Onstage, the race to build the bomb mingles with the private lives of the scientists, who let off steam at parties fueled by punch made from lab alcohol.

“There was a huge number of births at Los Alamos,” Heffernan said, “because there wasn’t much else by way of entertainment.”

Oppenheimer’s complex personal life saw him torn between two women, and he had troubled relationships with both his children and his brother.

Morton-Smith wanted to convey a sense of the real people behind major historical events.

“These were human beings, they were people with relationships, with heartache, with histories and problems and mental instabilities,” Morton-Smith said during rehearsals. “A lot of the scientists were very torn” about the work they were doing.

“They were fascinated with discovery and fascinated by the science,” Morton-Smith said. “But you take that theoretical, mathematical beauty, and you put it in the real world, and suddenly hundreds of thousands of people are dead.”

Oppenheimer embodied that contradiction, and had to live with it.

After watching the first atomic test explosion, he quoted the Bhagavad Gita, a Hindu religious text — “I am become death, the destroyer of worlds.” After the war, he opposed development of the hydrogen bomb, and was stripped of his security clearance during the U.S. anti-Communist fervor of the 1950s.

Heffernan, a regular at the RSC and London’s National Theatre, pored over footage of Oppenheimer to prepare for the role. He also had a tutorial from an Oxford physicist — though he says he still struggles to understand the science.

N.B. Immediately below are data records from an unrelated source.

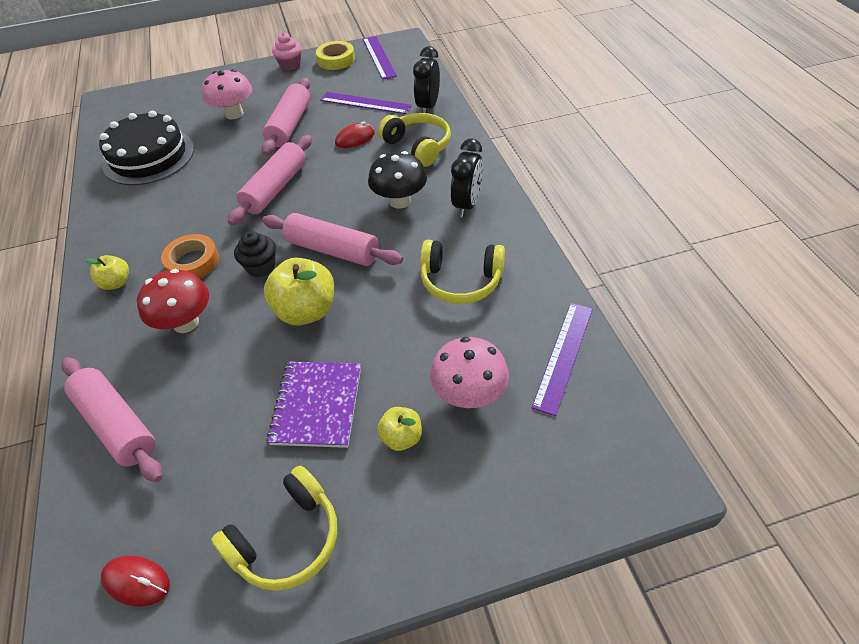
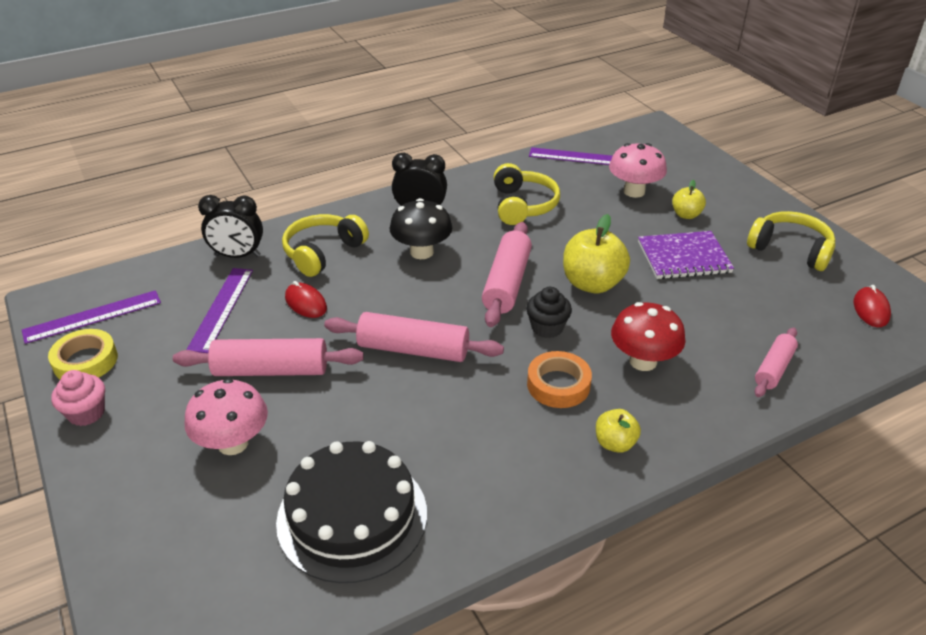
camera: 105 degrees left, 10 degrees down
(116, 425) = (774, 369): pink rolling pin -> pink rolling pin, size x0.61

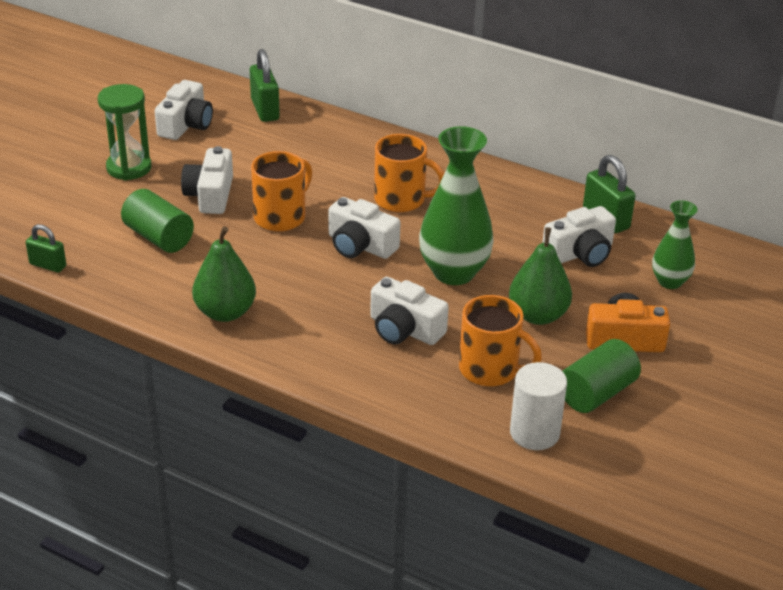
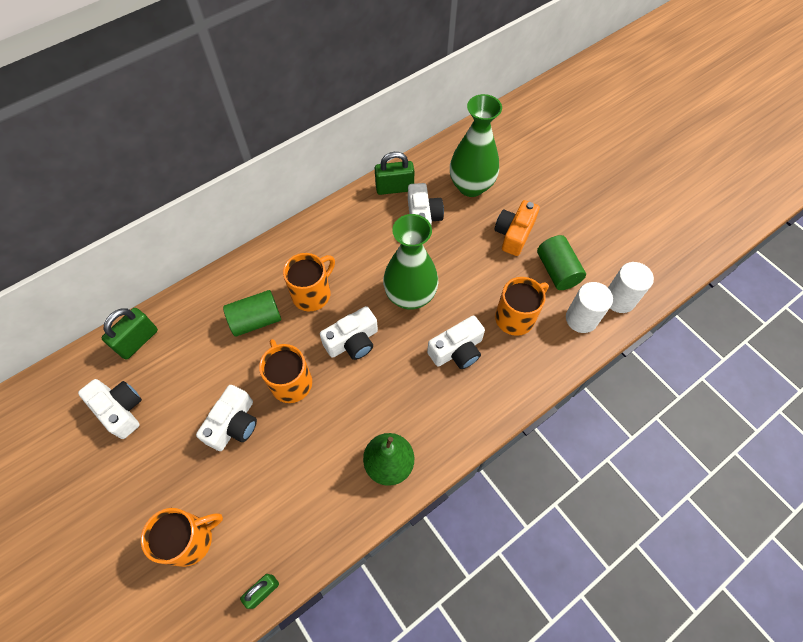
camera: 65 degrees left, 25 degrees up
(79, 206) = (191, 539): none -> orange mug
(129, 168) = (156, 478): green hourglass -> none
(159, 237) = (270, 484): green cylinder -> green cylinder (256, 320)
(210, 195) = (234, 424): white camera -> white camera turned 90 degrees counterclockwise
(265, 110) = (138, 341): green padlock -> green padlock turned 60 degrees counterclockwise
(538, 315) = (474, 268): green pear -> none
(598, 467) = (619, 299): none -> white cylinder
(670, 281) = (471, 186): green vase -> green vase, size x1.75

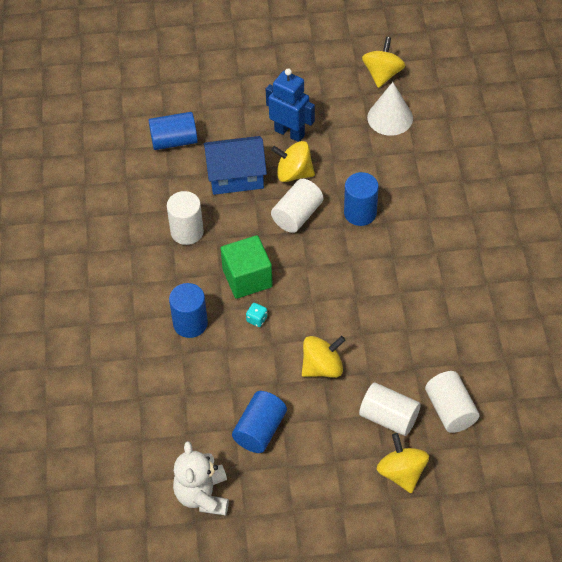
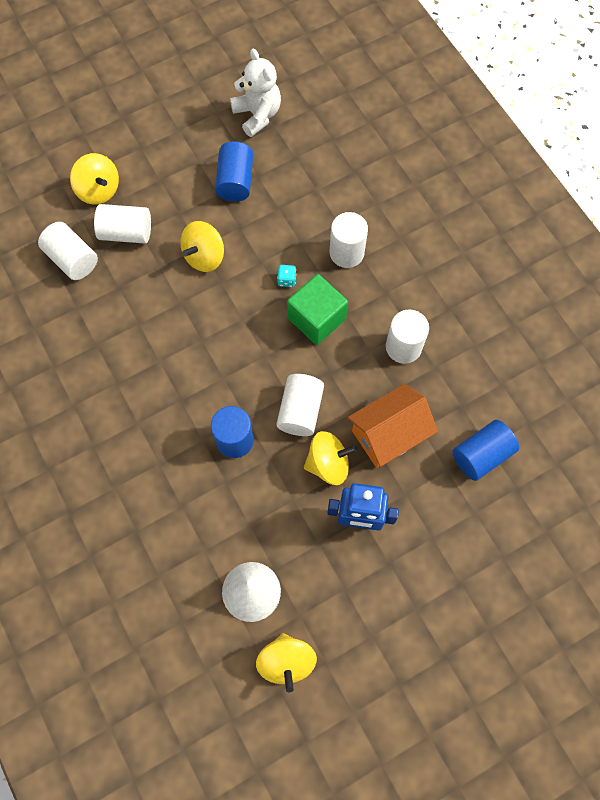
camera: 155 degrees right, 15 degrees up
(190, 323) = (346, 253): blue cylinder -> white cylinder
(236, 176) = (389, 434): blue house -> orange house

“My dad was a physics teacher,” the actor said. “It really didn’t rub off.”

Oppenheimer died in 1967, but Heffernan knows what he would ask him if he could.

“I’d ask him if he ever had any regrets, if he would have done anything differently with the benefit of hindsight,” he said. “That’s the million-dollar question, really, with Oppenheimer — if he always felt in control, if he knew the consequences of what he was unleashing.”

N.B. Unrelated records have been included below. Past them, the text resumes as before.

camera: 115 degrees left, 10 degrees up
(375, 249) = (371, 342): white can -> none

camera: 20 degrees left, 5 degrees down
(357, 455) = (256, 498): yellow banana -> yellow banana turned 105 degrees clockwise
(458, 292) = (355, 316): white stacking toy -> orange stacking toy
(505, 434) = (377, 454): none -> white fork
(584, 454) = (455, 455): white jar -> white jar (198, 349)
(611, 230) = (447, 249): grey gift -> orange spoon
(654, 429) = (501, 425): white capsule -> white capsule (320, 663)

Based in Shakespeare’s home town of Stratford-upon-Avon, the RSC is best known for staging works of the Elizabethan playwright. But it also develops new plays, including the Broadway-bound adaptations of Hilary Mantel’s Tudor saga “Wolf Hall.”

Morton-Smith praised the company for taking risks on new writing.

“It’s their attitude, that you should direct classical work as though it’s new and new work as though it’s classical. And I think that’s very exciting as a writer,” he said.

“Oppenheimer” is at the Swan Theatre in Stratford-upon-Avon until March 7.